*Work task:* Print the following material verbatim, keeping every line, mark, and character unchanged.

═════ Entries shown ═════

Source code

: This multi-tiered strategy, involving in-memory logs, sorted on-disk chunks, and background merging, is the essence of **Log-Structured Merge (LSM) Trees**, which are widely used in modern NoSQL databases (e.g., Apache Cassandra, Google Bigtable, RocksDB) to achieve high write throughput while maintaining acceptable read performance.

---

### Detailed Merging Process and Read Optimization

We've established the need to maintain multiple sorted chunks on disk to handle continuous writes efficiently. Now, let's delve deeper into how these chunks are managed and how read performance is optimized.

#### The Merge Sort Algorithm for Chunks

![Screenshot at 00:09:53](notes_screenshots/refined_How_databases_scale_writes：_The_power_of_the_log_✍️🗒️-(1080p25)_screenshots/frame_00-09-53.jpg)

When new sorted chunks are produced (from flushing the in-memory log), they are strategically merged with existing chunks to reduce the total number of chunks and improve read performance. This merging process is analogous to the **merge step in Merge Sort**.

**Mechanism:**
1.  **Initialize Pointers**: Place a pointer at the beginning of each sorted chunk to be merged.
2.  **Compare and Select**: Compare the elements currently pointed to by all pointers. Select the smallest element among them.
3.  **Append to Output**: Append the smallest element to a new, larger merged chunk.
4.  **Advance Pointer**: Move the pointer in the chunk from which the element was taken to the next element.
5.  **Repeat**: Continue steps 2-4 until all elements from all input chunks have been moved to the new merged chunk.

═════

*Result for this exercise:*
Source code

: This multi-tiered strategy, involving in-memory logs, sorted on-disk chunks, and background merging, is the essence of **Log-Structured Merge (LSM) Trees**, which are widely used in modern NoSQL databases (e.g., Apache Cassandra, Google Bigtable, RocksDB) to achieve high write throughput while maintaining acceptable read performance.

---

### Detailed Merging Process and Read Optimization

We've established the need to maintain multiple sorted chunks on disk to handle continuous writes efficiently. Now, let's delve deeper into how these chunks are managed and how read performance is optimized.

#### The Merge Sort Algorithm for Chunks

![Screenshot at 00:09:53](notes_screenshots/refined_How_databases_scale_writes：_The_power_of_the_log_✍️🗒️-(1080p25)_screenshots/frame_00-09-53.jpg)

When new sorted chunks are produced (from flushing the in-memory log), they are strategically merged with existing chunks to reduce the total number of chunks and improve read performance. This merging process is analogous to the **merge step in Merge Sort**.

**Mechanism:**
1.  **Initialize Pointers**: Place a pointer at the beginning of each sorted chunk to be merged.
2.  **Compare and Select**: Compare the elements currently pointed to by all pointers. Select the smallest element among them.
3.  **Append to Output**: Append the smallest element to a new, larger merged chunk.
4.  **Advance Pointer**: Move the pointer in the chunk from which the element was taken to the next element.
5.  **Repeat**: Continue steps 2-4 until all elements from all input chunks have been moved to the new merged chunk.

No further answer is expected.